Dans l'article sur «The Breakfast Club», remplacez «samedi» par «dimanche» et réécrivez le passage qui va de «La série A posteriori» jusqu'à «ces jeunes gens.» inclus.

**Extrait du document:**
**********

«The Breakfast Club»: l’emblématique film d’ados a 40 ans

Judd Nelson, Emilio Estevez, Ally Sheedy, Molly Ringwald et Anthony Michael Hall dans le film «The Breakfast Club»
Photo: Universal Pictures Home Entertainment Judd Nelson, Emilio Estevez, Ally Sheedy, Molly Ringwald et Anthony Michael Hall dans le film «The Breakfast Club»

La série A posteriori le cinéma se veut une occasion de célébrer le 7e art en revisitant des titres phares qui fêtent d’importants anniversaires.

Par un samedi gris, cinq adolescents passent la journée en retenue à l’école. Ces compagnons d’infortune se connaissent de vue, mais ne se fréquentent pas, chacun appartenant à sa clique. Confinement forcé aidant, l’animosité laissera graduellement place à la curiosité, puis à l’amitié, voire à l’amour. Or, plus que leurs camarades, c’est surtout eux-mêmes qu’apprendront à connaître ces jeunes gens.

**********

**Documents fournis:**
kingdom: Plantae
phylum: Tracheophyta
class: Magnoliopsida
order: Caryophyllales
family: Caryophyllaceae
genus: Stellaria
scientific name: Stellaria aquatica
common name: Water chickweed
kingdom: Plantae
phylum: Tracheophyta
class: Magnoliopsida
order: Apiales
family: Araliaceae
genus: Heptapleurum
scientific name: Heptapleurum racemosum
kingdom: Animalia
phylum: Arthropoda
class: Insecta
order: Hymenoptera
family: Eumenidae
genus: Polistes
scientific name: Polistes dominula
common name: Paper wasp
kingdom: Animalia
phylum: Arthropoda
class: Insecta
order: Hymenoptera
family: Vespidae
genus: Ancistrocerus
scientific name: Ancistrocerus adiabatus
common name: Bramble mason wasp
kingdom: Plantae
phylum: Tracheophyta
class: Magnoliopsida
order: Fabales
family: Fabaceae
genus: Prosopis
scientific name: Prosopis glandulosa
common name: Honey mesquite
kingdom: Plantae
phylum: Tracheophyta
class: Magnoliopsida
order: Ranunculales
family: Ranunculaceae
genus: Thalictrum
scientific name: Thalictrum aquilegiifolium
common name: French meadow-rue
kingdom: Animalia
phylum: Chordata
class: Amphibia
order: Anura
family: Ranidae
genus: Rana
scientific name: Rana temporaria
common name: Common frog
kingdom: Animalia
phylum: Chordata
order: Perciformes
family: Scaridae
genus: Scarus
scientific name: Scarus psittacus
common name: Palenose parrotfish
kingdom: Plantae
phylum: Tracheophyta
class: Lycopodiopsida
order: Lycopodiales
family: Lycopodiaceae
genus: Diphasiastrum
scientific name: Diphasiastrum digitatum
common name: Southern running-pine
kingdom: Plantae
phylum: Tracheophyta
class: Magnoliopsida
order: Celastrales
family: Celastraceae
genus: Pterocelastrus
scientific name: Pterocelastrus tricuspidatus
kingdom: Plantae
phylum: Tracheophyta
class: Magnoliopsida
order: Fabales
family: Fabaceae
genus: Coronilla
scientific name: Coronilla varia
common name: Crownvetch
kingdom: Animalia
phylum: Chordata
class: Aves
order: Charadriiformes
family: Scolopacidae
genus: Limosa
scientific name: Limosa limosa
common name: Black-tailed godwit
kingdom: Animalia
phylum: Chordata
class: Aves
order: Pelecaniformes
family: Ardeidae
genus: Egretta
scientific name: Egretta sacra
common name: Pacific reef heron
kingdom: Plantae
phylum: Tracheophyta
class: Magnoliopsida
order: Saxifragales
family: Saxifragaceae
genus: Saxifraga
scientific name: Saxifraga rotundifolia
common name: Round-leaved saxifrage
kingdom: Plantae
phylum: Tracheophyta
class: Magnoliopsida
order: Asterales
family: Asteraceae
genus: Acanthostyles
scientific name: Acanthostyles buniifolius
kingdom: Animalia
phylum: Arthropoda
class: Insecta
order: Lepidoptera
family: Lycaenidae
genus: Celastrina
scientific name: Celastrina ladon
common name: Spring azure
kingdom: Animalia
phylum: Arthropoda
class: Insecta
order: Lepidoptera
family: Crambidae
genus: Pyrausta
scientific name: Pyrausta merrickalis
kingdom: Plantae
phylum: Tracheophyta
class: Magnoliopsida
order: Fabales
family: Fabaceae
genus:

**********

**Réponse:**
La série A posteriori le cinéma se veut une occasion de célébrer le 7e art en revisitant des titres phares qui fêtent d’importants anniversaires.

Par un dimanche gris, cinq adolescents passent la journée en retenue à l’école. Ces compagnons d’infortune se connaissent de vue, mais ne se fréquentent pas, chacun appartenant à sa clique. Confinement forcé aidant, l’animosité laissera graduellement place à la curiosité, puis à l’amitié, voire à l’amour. Or, plus que leurs camarades, c’est surtout eux-mêmes qu’apprendront à connaître ces jeunes gens.